- What is required -
All lines with the word "model" are to be found and copied from the listing.

---------- Entries supplied

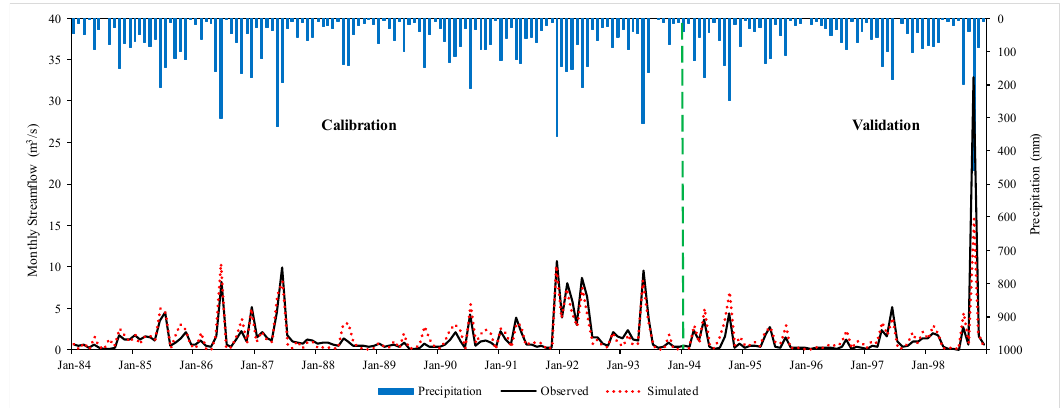
Figure 9. Observed and simulated time series streamflow for the Walzem Creek watershed during calibration and validation periods.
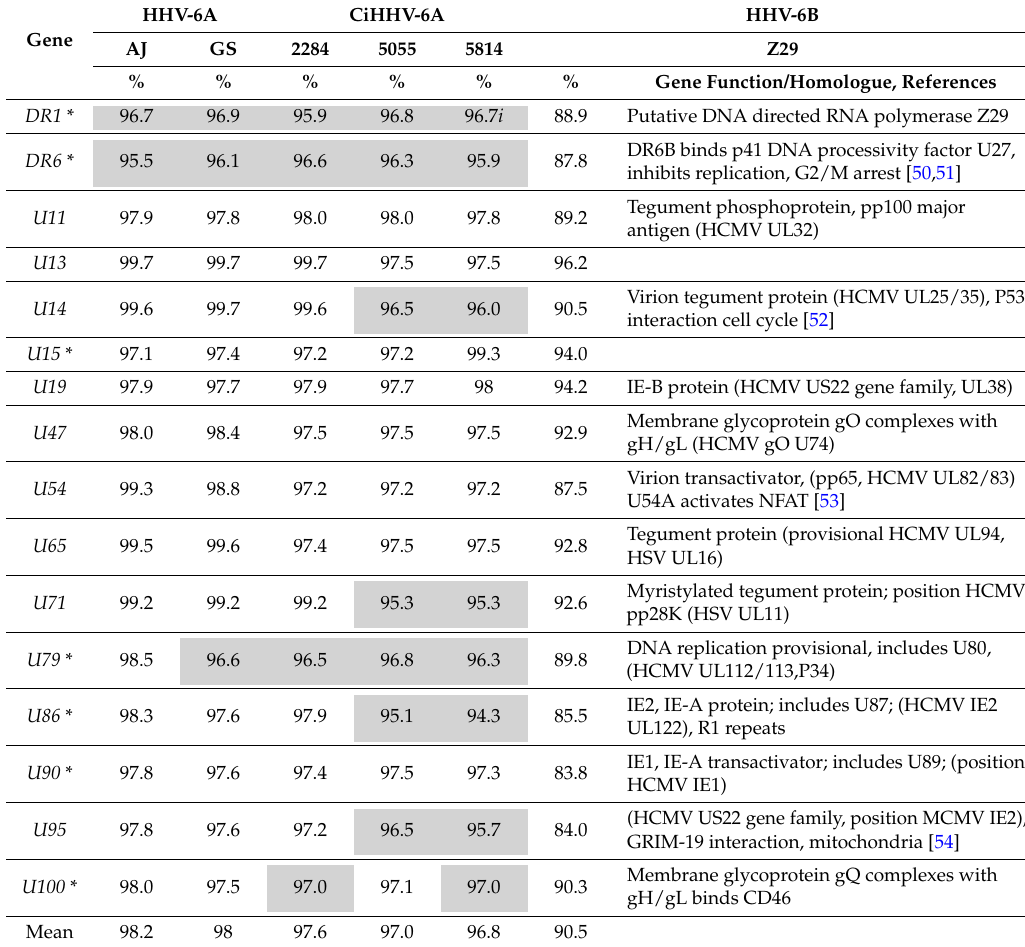
+Genes were translated, aligned by Muscle, phylogenetic analyses of nucleotide sequence using Bestfit model with maximum likelihood analyses (Tamura-3-parameter with Gamma distribution, HK or GTR) and then pairwise distance analyses with <98% cut-off compared to CiHHV-6A genes using Mega5.1 as compared to orthologues in HHV-6A/B. * HHV-6A defined splice donors and acceptors as annotated used to generate spliced products. i = partial, exon2 DR6. Shaded scores show <97% cut off. Functions/homologues/references from genome annotations and cited. Brackets show homologues in other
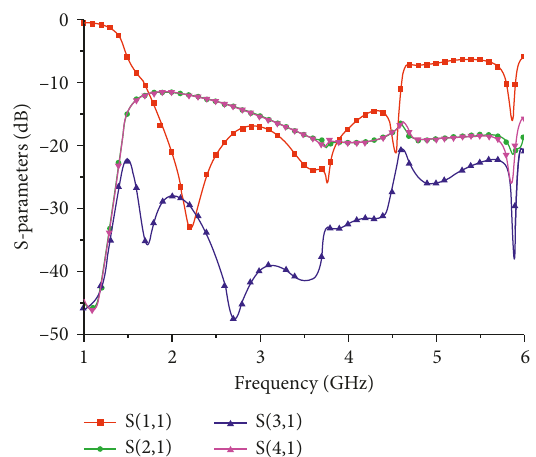
Figure 8: The simulated isolation performance of the MIMO antenna without slot.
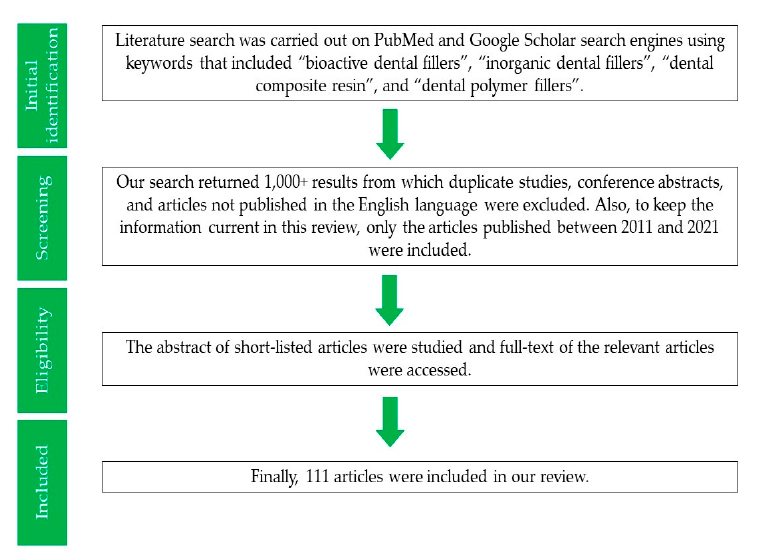
Figure 2. Flowchart depicting methodology adapted in our study.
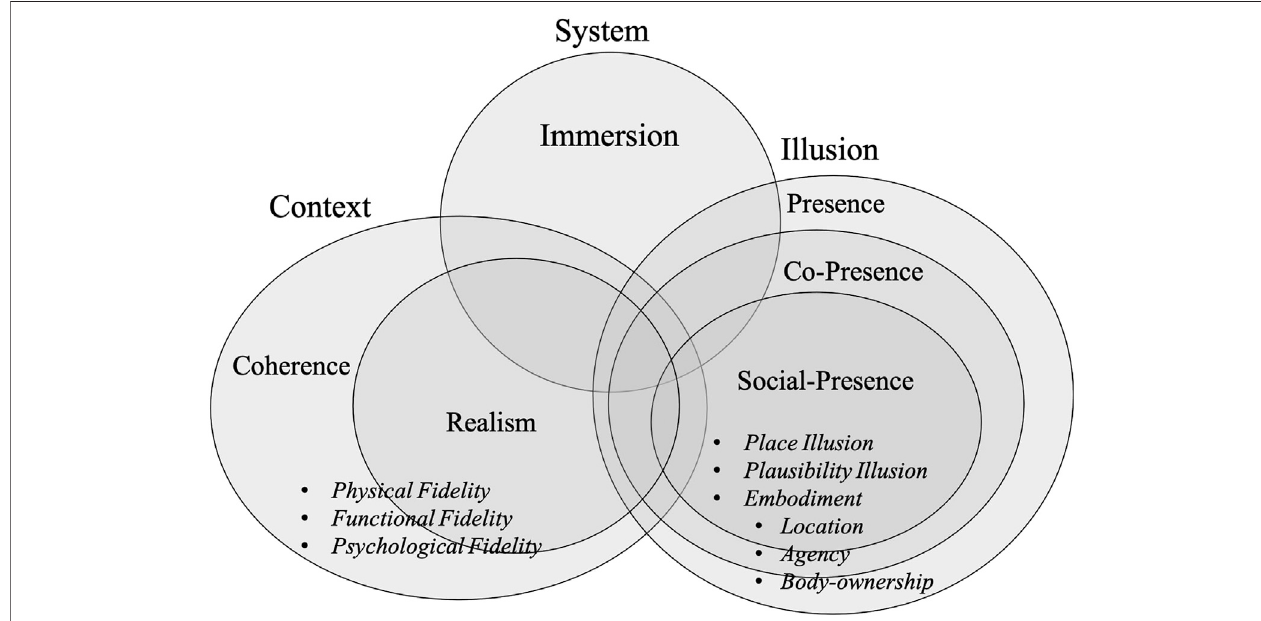
FIGURE 2 | Venn diagram model for quality of VR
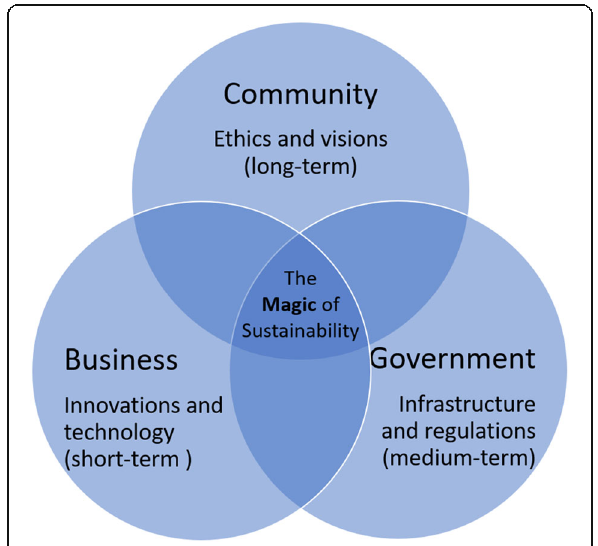
Fig. 3 The Magic of Sustainability (adapted from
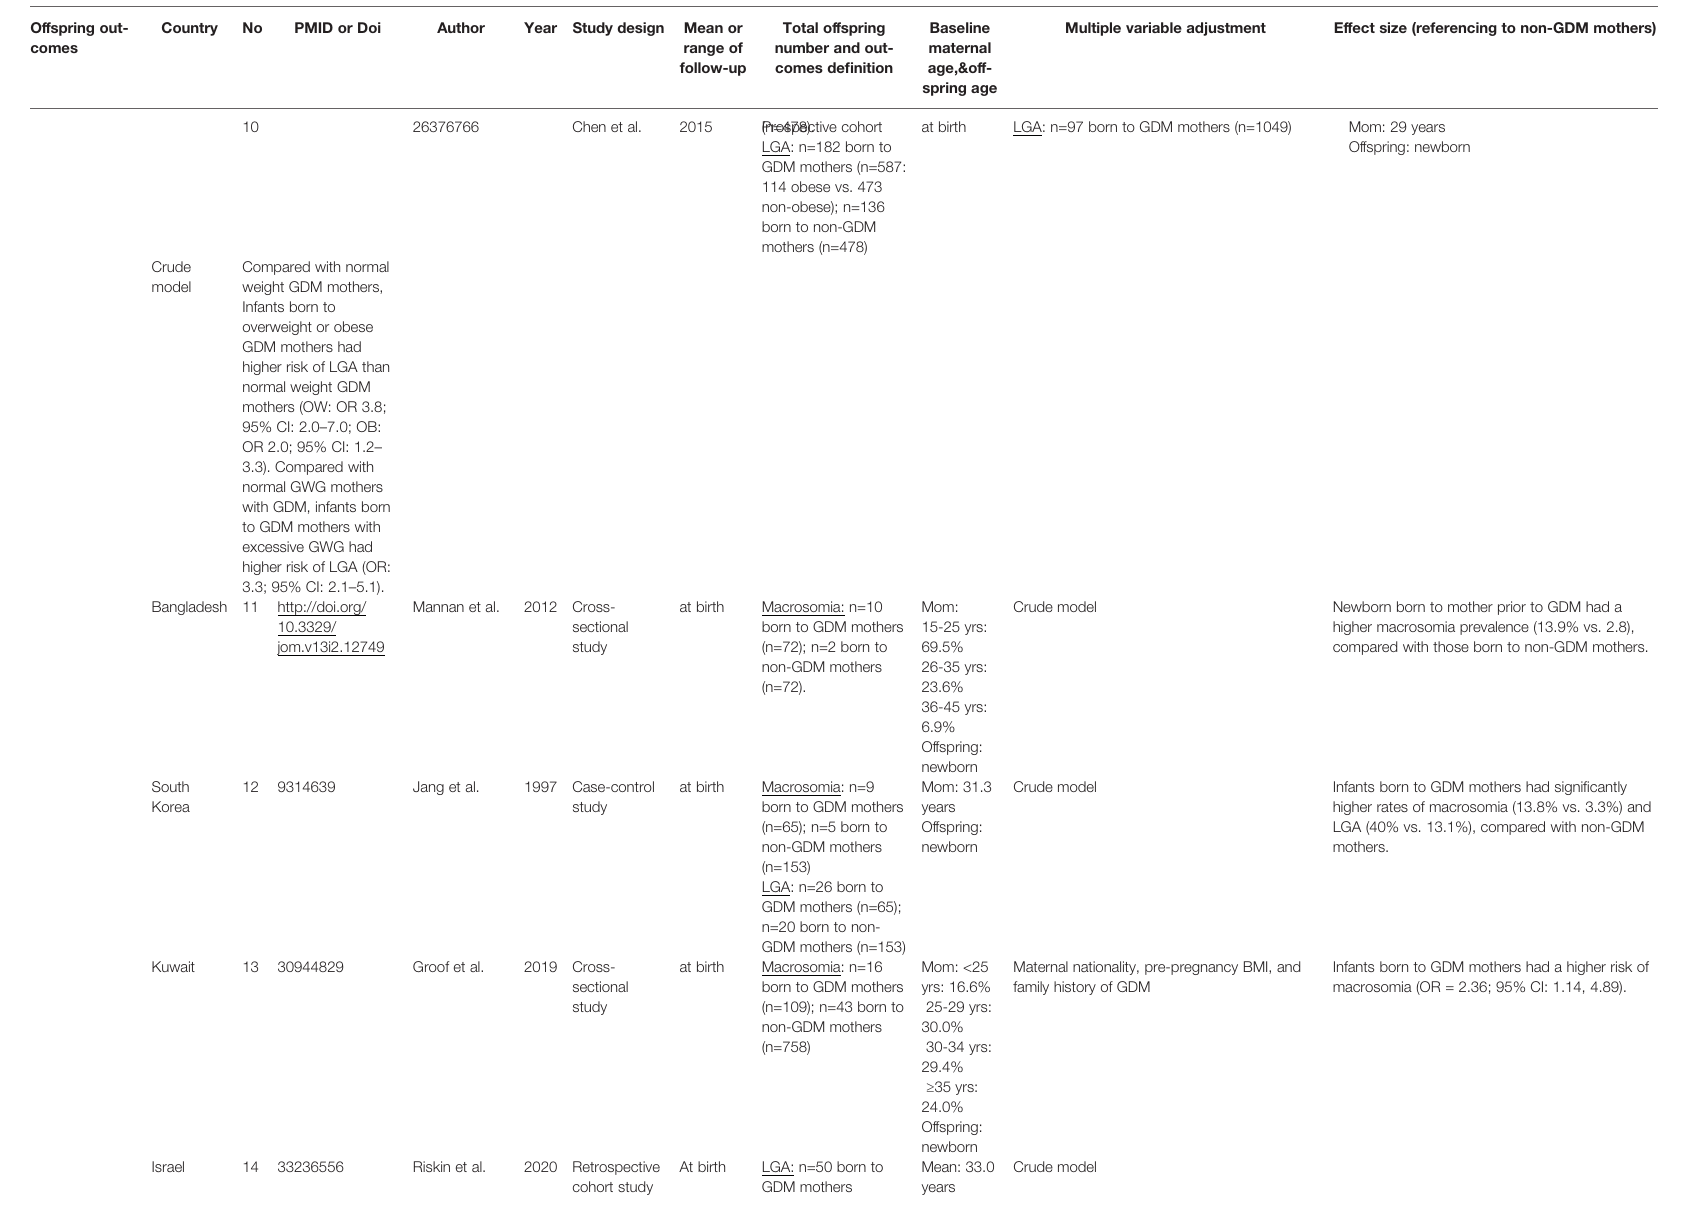
2020 Retrospective cohort study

--------------------

- The completed task -
+Genes were translated, aligned by Muscle, phylogenetic analyses of nucleotide sequence using Bestfit model with maximum likelihood analyses (Tamura-3-parameter with Gamma distribution, HK or GTR) and then pairwise distance analyses with <98% cut-off compared to CiHHV-6A genes using Mega5.1 as compared to orthologues in HHV-6A/B. * HHV-6A defined splice donors and acceptors as annotated used to generate spliced products. i = partial, exon2 DR6. Shaded scores show <97% cut off. Functions/homologues/references from genome annotations and cited. Brackets show homologues in other
FIGURE 2 | Venn diagram model for quality of VR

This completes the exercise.